= Lwów Scientific Society =

Lwów Scientific Society (Towarzystwo Naukowe we Lwowie) was a Polish learned society founded in 1901 in Lwów by Oswald Balzer as the Association of Support of Polish Sciences. In 1920, the name was changed into Lwów Scientific Society, and after World War II, when the city of Lwów was annexed by the Soviet Union, the Society was moved to Wrocław, where it exists under the name Wrocław Scientific Society.

The Society was the most important of the scientific organizations of Lwów. Its purpose was development and progress of sciences in all areas of human knowledge. It was divided into three departments:
- philological,
- historical-philosophical,
- mathematical-natural.
Also, there was a section of history of arts and culture.
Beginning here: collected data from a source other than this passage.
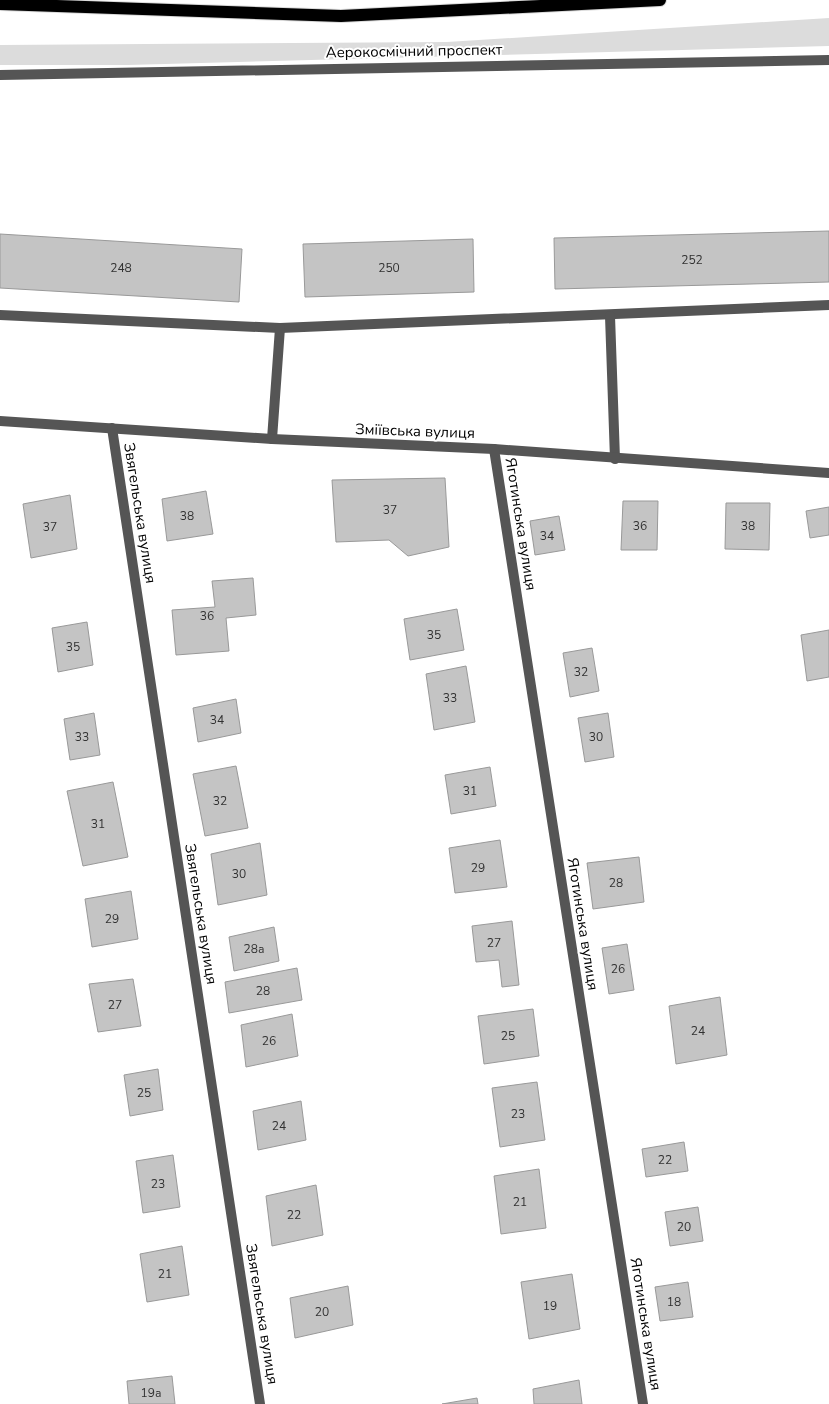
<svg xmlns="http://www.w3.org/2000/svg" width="829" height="1404" font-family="'Nunito Sans',sans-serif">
	<rect width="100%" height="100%" fill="#fff"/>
	<path fill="#dcdcdc" d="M829 18V46L128 65H0V45L447 42Z"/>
	<g fill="#c4c4c4" stroke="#999">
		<path d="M829 231V282L555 289 554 238Z"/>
		<path d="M0 234 242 249 239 302 0 288Z"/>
		<path d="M473 239 474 292 305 297 303 244Z"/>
		<path d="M445 478 449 547 408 556 389 540 336 542 332 480Z"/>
		<path d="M206 491 213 534 167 541 162 499Z"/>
		<path d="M70 495 77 549 31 558 23 504Z"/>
		<path d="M623 501H658L657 550H621Z"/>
		<path d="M726 503H770L769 550 725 549Z"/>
		<path d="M829 507V535L810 538 806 511Z"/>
		<path d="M559 516 565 550 535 555 530 521Z"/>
		<path d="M253 578 256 615 226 618 229 651 176 655 172 610 215 607 212 581Z"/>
		<path d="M457 609 464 650 410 660 404 619Z"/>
		<path d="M87 622 93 665 58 672 52 628Z"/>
		<path d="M829 630V677L807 681 801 635Z"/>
		<path d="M592 648 599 691 570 697 563 653Z"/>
		<path d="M466 666 475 722 434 730 426 674Z"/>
		<path d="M236 699 241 733 198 742 193 708Z"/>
		<path d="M94 713 100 755 70 760 64 719Z"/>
		<path d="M608 713 614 757 585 762 578 718Z"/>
		<path d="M236 766 248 828 205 836 193 774Z"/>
		<path d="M490 767 496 806 451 814 445 775Z"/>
		<path d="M113 782 128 857 83 866 67 791Z"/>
		<path d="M500 840 507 887 455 893 449 848Z"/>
		<path d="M260 843 267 895 218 905 211 854Z"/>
		<path d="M639 857 644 902 593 909 587 863Z"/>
		<path d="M131 891 138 939 92 947 85 899Z"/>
		<path d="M512 921 519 985 502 987 499 960 476 962 472 926Z"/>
		<path d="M274 927 279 961 234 971 229 937Z"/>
		<path d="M627 944 634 990 609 994 602 948Z"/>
		<path d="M297 968 302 1000 229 1013 225 982Z"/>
		<path d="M133 979 141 1026 98 1032 89 984Z"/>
		<path d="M720 997 727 1055 676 1064 669 1006Z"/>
		<path d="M533 1009 539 1056 484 1064 478 1016Z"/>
		<path d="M292 1014 298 1056 246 1067 241 1025Z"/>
		<path d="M158 1069 163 1110 130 1116 124 1075Z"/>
		<path d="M537 1082 545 1140 500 1147 492 1088Z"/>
		<path d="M301 1101 306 1140 258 1150 253 1111Z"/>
		<path d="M684 1142 688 1171 646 1177 642 1149Z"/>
		<path d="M173 1155 180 1207 143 1213 136 1161Z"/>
		<path d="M539 1169 546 1228 501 1234 494 1176Z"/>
		<path d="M316 1185 323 1235 272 1246 266 1196Z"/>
		<path d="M698 1207 703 1241 670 1246 665 1212Z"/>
		<path d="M182 1246 189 1295 147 1302 140 1254Z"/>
		<path d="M572 1274 580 1329 529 1339 521 1282Z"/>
		<path d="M688 1282 693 1317 660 1321 655 1287Z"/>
		<path d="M348 1286 353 1325 295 1338 290 1298Z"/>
		<path d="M172 1376 175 1404H129L127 1381Z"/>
		<path d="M579 1380 582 1404H534L533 1389Z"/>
		<path d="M477 1398 478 1404H442Z"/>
	</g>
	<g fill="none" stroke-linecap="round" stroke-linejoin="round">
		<g stroke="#dbdbdb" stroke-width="14">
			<path id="primary" d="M0 4 341 16 660 0"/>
		</g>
		<g stroke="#555" stroke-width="10">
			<path d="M0 315 280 328 829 305"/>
			<path d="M610 316 615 459"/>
			<path d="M272 439 280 328"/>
		</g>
		<g stroke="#555" stroke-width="10">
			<path d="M0 75 829 60"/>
			<path d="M0 421 272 439 494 449 829 473"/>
			<path d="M112 428 260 1404"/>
			<path d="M494 449 643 1404"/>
		</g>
		<use href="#primary" stroke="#000" stroke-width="12"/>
	</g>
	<g text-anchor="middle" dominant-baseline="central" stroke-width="4" stroke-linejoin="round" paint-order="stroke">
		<g font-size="12" fill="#313131">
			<text x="692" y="260">252</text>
			<text x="121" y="268">248</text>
			<text x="389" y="268">250</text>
			<text x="390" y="510">37</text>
			<text x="187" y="516">38</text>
			<text x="640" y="526">36</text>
			<text x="748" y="526">38</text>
			<text x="50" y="527">37</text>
			<text x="547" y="536">34</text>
			<text x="207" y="616">36</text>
			<text x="434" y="635">35</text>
			<text x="73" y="647">35</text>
			<text x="581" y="672">32</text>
			<text x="450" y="698">33</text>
			<text x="217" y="720">34</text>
			<text x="82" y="737">33</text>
			<text x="596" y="737">30</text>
			<text x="470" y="791">31</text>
			<text x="220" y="801">32</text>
			<text x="98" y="824">31</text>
			<text x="478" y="868">29</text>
			<text x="239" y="874">30</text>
			<text x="616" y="883">28</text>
			<text x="112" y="919">29</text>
			<text x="494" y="943">27</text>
			<text x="254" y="949">28а</text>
			<text x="618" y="969">26</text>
			<text x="263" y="991">28</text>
			<text x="115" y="1005">27</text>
			<text x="698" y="1031">24</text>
			<text x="508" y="1036">25</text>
			<text x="269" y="1041">26</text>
			<text x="144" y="1093">25</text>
			<text x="518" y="1114">23</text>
			<text x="279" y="1126">24</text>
			<text x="665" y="1160">22</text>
			<text x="158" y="1184">23</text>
			<text x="520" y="1202">21</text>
			<text x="294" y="1215">22</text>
			<text x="684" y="1227">20</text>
			<text x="165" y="1274">21</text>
			<text x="674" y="1302">18</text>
			<text x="550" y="1306">19</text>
			<text x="322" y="1312">20</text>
			<text x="151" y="1393">19а</text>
		</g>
		<g font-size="15" fill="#000" stroke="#fff">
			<text transform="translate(414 51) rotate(-1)">Аерокосмічний проспект</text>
			<text transform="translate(415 431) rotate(2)">Зміївська вулиця</text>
			<text transform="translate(140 513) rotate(81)">Звягельська вулиця</text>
			<text transform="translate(521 524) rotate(81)">Яготинська вулиця</text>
			<text transform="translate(201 914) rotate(81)">Звягельська вулиця</text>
			<text transform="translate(583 924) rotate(81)">Яготинська вулиця</text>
			<text transform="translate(262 1314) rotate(81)">Звягельська вулиця</text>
			<text transform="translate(646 1324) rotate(81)">Яготинська вулиця</text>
		</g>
	</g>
</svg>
Every year in June, a general meeting was called in which the director and secretary general made a report on Society's activities. It was financed by the Polish government as well as its own foundation and private donors. Members of the Society were divided into active and adopted, most of them were professors of Lwów's colleges. In 1927, the Society was directed by Oswald Balzer, and the deputy was Władysław Abraham.

Among members of the Society were such renowned names as Jan Baudouin de Courtenay, Aleksander Brückner, Stefan Banach, Henryk Arctowski, Leopold Caro, Benedykt Dybowski, Hugo Steinhaus and Rudolf Weigl.